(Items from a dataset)
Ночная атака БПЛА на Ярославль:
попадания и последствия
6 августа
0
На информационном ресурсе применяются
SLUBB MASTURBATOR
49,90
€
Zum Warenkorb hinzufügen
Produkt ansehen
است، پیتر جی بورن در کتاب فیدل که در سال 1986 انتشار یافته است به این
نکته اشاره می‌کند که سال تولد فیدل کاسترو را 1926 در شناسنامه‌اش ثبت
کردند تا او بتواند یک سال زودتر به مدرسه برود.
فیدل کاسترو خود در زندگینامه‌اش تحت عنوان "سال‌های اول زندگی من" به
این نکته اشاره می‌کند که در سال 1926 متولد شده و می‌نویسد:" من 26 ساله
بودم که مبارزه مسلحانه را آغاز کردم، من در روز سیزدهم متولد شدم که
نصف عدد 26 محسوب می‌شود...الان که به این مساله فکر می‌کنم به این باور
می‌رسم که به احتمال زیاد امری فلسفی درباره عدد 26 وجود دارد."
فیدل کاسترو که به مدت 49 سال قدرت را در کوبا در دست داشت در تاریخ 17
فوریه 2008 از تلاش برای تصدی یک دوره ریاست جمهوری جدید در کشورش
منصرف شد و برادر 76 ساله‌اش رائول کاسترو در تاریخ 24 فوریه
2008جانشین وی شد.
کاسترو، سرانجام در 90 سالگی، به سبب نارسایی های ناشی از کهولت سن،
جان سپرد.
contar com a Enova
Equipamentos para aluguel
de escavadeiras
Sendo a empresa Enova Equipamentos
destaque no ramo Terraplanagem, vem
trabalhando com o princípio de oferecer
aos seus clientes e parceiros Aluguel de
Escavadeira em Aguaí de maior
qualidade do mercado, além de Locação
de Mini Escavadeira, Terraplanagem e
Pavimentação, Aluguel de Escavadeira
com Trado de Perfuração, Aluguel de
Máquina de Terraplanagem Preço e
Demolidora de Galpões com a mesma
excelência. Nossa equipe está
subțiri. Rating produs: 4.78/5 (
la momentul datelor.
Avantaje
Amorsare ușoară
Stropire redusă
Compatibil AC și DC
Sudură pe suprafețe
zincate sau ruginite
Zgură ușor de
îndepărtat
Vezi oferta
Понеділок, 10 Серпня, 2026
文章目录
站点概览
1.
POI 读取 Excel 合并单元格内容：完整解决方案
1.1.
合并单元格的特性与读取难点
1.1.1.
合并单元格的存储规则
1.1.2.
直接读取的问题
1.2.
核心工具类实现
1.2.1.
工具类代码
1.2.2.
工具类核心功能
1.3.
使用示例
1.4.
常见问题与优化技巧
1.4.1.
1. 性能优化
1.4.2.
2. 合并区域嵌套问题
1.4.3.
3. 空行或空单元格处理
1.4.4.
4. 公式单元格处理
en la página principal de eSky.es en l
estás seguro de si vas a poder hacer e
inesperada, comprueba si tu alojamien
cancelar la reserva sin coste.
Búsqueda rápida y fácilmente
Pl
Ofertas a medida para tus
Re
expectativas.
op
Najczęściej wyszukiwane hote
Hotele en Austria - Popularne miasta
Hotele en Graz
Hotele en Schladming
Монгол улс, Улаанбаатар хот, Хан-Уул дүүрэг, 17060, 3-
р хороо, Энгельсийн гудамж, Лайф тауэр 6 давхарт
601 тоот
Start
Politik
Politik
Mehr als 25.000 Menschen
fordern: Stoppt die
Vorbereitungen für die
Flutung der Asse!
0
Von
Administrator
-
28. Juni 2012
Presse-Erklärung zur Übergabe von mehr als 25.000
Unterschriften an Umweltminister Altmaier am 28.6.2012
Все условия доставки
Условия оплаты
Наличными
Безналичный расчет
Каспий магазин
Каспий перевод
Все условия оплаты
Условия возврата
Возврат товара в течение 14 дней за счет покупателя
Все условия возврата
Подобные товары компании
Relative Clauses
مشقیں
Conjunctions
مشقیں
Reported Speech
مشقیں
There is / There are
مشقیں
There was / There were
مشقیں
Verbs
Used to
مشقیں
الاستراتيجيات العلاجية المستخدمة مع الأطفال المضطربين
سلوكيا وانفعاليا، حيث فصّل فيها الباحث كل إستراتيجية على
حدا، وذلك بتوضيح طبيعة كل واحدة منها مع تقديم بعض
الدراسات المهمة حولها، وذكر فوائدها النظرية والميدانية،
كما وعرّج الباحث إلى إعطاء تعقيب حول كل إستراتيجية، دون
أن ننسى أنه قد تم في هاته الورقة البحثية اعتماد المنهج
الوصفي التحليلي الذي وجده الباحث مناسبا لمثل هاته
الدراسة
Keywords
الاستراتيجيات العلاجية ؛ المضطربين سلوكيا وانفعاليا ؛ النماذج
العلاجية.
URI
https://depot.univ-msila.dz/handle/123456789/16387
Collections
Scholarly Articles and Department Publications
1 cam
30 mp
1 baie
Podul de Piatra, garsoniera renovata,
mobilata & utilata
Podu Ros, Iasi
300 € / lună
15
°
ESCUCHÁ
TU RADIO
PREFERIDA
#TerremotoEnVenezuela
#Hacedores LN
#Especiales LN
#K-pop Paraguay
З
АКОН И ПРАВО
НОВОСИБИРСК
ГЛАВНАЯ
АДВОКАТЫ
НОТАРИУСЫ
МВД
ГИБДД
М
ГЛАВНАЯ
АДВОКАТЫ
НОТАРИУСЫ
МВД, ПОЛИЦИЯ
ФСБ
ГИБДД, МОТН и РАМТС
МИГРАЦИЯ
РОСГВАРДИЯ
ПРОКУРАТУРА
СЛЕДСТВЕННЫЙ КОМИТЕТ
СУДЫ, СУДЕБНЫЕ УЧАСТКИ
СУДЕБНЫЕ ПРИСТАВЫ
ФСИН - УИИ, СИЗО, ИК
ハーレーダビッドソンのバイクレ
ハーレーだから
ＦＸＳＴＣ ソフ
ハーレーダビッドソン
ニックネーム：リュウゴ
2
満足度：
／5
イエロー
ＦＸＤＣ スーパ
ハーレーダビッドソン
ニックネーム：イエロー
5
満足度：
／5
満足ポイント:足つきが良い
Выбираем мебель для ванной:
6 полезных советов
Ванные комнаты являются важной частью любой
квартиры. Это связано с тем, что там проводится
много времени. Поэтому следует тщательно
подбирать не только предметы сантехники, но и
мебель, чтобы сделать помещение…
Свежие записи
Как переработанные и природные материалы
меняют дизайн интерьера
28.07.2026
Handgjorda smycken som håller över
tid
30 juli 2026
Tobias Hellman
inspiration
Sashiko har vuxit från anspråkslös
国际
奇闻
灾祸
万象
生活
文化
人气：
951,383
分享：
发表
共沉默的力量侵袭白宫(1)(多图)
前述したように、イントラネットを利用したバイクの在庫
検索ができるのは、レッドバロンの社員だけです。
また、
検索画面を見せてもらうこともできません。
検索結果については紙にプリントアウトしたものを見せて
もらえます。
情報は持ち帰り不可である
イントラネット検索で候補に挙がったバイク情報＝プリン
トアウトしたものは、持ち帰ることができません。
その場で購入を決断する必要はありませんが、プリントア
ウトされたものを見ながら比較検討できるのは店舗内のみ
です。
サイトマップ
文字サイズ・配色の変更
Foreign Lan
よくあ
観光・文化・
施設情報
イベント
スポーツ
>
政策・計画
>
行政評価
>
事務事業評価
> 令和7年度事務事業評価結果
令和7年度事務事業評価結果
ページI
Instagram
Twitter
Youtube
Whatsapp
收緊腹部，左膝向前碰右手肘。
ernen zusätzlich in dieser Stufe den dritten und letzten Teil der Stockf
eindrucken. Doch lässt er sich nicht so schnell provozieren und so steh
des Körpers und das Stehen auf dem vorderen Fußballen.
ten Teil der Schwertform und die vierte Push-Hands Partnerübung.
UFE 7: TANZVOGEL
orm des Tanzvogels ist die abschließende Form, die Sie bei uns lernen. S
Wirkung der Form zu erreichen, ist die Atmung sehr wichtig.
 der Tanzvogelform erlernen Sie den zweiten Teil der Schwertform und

▶ TASK PROMPT: Repeat the entries above exactly, beginning at their first line and ending with the line that contains "بودم که مبارزه", with nothing added.

▶ ANSWER FOR THIS EXERCISE:
Ночная атака БПЛА на Ярославль:
попадания и последствия
6 августа
0
На информационном ресурсе применяются
SLUBB MASTURBATOR
49,90
€
Zum Warenkorb hinzufügen
Produkt ansehen
است، پیتر جی بورن در کتاب فیدل که در سال 1986 انتشار یافته است به این
نکته اشاره می‌کند که سال تولد فیدل کاسترو را 1926 در شناسنامه‌اش ثبت
کردند تا او بتواند یک سال زودتر به مدرسه برود.
فیدل کاسترو خود در زندگینامه‌اش تحت عنوان "سال‌های اول زندگی من" به
این نکته اشاره می‌کند که در سال 1926 متولد شده و می‌نویسد:" من 26 ساله
بودم که مبارزه مسلحانه را آغاز کردم، من در روز سیزدهم متولد شدم که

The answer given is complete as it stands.